*** Block opens ***

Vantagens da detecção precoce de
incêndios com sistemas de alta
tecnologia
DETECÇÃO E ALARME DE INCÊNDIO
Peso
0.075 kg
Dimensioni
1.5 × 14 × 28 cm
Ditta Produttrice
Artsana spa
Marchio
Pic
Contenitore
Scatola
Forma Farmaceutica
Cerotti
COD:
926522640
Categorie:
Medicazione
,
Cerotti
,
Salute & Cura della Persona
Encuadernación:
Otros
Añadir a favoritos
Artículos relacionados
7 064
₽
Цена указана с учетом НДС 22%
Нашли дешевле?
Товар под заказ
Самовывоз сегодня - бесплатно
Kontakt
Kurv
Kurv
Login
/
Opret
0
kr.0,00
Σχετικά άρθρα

*** Block closes ***
*** Block opens ***

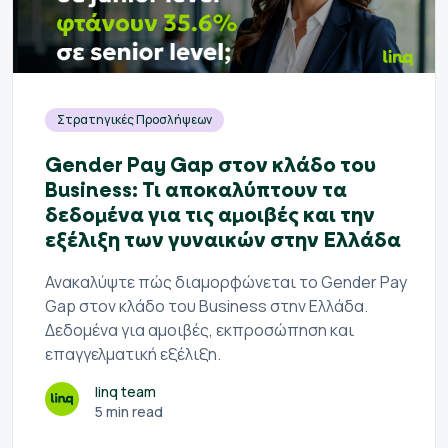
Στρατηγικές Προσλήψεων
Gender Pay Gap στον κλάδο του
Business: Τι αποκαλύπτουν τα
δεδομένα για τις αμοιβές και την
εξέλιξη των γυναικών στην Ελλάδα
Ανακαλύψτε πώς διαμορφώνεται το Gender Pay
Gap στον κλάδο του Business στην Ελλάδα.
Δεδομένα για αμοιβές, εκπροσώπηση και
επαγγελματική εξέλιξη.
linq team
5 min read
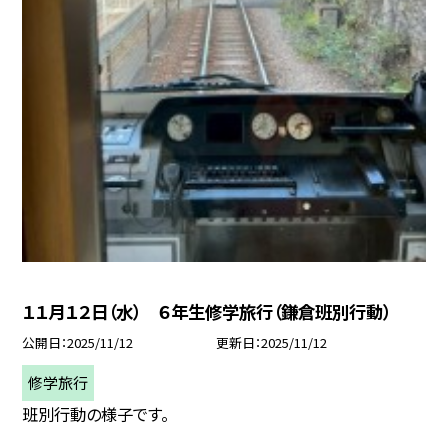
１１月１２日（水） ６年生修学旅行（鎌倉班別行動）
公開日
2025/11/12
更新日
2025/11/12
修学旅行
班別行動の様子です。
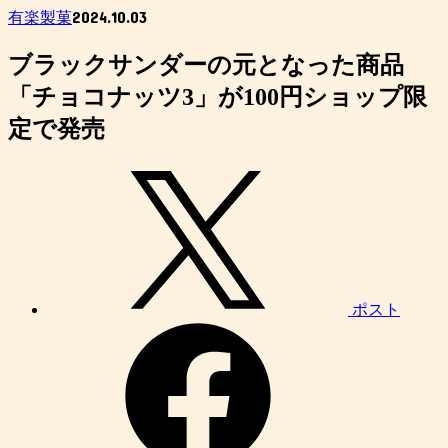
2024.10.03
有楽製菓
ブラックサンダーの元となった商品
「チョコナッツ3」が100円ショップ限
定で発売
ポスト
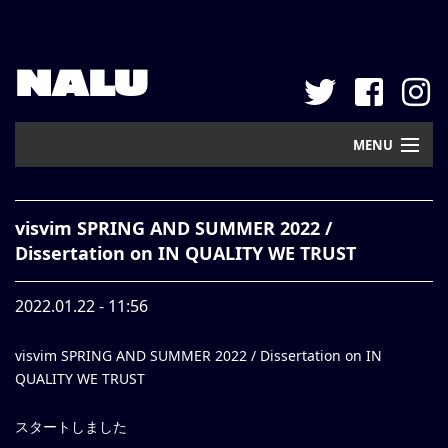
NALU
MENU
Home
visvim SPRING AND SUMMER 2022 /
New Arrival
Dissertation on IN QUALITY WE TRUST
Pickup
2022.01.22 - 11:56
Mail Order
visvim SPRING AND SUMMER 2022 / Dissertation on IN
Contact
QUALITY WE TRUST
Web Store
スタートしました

*** Block closes ***

◆ WORK TO BE COMPLETED ◆
Give back exactly the lines of the listing above that run from the line with "Vantagens da detecção precoce de" to the line with "Σχετικά άρθρα", inclusive.

◆ COMPLETED TASK ◆
Vantagens da detecção precoce de
incêndios com sistemas de alta
tecnologia
DETECÇÃO E ALARME DE INCÊNDIO
Peso
0.075 kg
Dimensioni
1.5 × 14 × 28 cm
Ditta Produttrice
Artsana spa
Marchio
Pic
Contenitore
Scatola
Forma Farmaceutica
Cerotti
COD:
926522640
Categorie:
Medicazione
,
Cerotti
,
Salute & Cura della Persona
Encuadernación:
Otros
Añadir a favoritos
Artículos relacionados
7 064
₽
Цена указана с учетом НДС 22%
Нашли дешевле?
Товар под заказ
Самовывоз сегодня - бесплатно
Kontakt
Kurv
Kurv
Login
/
Opret
0
kr.0,00
Σχετικά άρθρα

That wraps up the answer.